ECLI:NL:CRVB:2010:BL8105
Centrale Raad van Beroep
- Hoger beroep
- Rechtspraak.nl
Afwijzing verzoek om loskoppeling van het inkomen van de vader bij de vaststelling van de aanvullende beurs
In deze zaak heeft de Centrale Raad van Beroep op 19 maart 2010 uitspraak gedaan in hoger beroep over een verzoek van appellant om het inkomen van zijn vader buiten beschouwing te laten bij de vaststelling van zijn aanvullende beurs. Appellant had eerder, op 29 februari 2008, een verzoek ingediend bij de Informatie Beheer Groep (IB-Groep) om loskoppeling van het inkomen van zijn vader. Dit verzoek werd op 17 april 2008 afgewezen, waarna de Minister van Onderwijs, Cultuur en Wetenschap, die de IB-Groep opvolgde, het bezwaar van appellant ongegrond verklaarde op 7 juli 2008.
De rechtbank Rotterdam verklaarde het beroep tegen dit besluit op 27 maart 2009 ongegrond, met de overweging dat er geen sprake was van een langdurig ernstig verstoorde verhouding tussen appellant en zijn vader, zoals vereist door de wet. Appellant stelde dat zijn vader naar België was vertrokken zonder adres en dat er geen contact meer was. Echter, tijdens de zitting bleek dat appellant zijn vader eind 2007 nog had kunnen bereiken, wat niet duidde op een langdurig ernstig verstoorde verhouding.

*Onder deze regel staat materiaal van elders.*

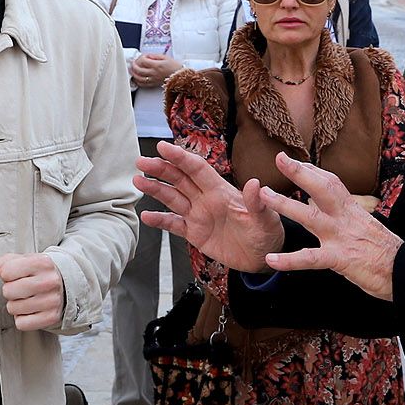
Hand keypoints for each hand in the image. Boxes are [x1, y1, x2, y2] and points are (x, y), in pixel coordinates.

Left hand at [0, 253, 64, 329]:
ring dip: (16, 306)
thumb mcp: (19, 262)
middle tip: (22, 288)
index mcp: (41, 262)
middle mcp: (49, 281)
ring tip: (28, 298)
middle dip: (10, 291)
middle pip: (8, 291)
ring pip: (13, 309)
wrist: (63, 285)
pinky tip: (32, 310)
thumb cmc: (37, 272)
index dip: (7, 275)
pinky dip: (23, 319)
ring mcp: (52, 300)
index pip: (6, 272)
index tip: (18, 275)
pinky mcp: (51, 318)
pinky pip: (21, 324)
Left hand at [129, 53, 181, 88]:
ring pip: (139, 78)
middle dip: (134, 66)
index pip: (143, 61)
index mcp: (157, 65)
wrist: (180, 76)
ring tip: (132, 71)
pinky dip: (138, 81)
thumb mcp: (165, 57)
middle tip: (133, 63)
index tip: (142, 57)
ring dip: (134, 74)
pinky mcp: (154, 84)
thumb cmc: (174, 67)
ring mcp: (153, 79)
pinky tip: (137, 78)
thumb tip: (147, 56)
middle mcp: (154, 73)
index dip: (140, 58)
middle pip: (139, 70)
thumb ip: (155, 56)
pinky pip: (143, 84)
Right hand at [134, 140, 282, 272]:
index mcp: (221, 191)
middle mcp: (206, 199)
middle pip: (180, 179)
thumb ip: (257, 203)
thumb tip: (255, 184)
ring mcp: (199, 215)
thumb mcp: (266, 219)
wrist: (262, 257)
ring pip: (172, 198)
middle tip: (141, 161)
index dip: (180, 157)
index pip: (197, 169)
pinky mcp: (195, 233)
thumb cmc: (267, 233)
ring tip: (137, 181)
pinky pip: (174, 224)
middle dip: (161, 169)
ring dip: (155, 189)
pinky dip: (160, 220)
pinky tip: (146, 216)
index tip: (163, 147)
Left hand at [255, 152, 401, 300]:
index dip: (312, 170)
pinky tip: (271, 260)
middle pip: (322, 187)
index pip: (331, 183)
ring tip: (262, 195)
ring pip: (309, 215)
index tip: (295, 161)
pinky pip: (310, 259)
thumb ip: (351, 218)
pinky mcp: (340, 258)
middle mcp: (345, 218)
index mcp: (352, 210)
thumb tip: (341, 211)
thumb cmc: (387, 252)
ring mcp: (341, 236)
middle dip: (300, 172)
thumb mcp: (367, 227)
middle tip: (280, 159)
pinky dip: (289, 260)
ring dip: (284, 204)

In hoger beroep herhaalde appellant zijn eerdere argumenten, maar de Raad oordeelde dat er geen nieuwe feiten waren die een andere conclusie rechtvaardigden. De Raad bevestigde de uitspraak van de rechtbank en oordeelde dat de Minister geen nader onderzoek hoefde te doen naar de situatie van appellant en zijn vader. De Raad concludeerde dat de aangevallen uitspraak diende te worden bevestigd en dat er geen aanleiding was voor een proceskostenveroordeling.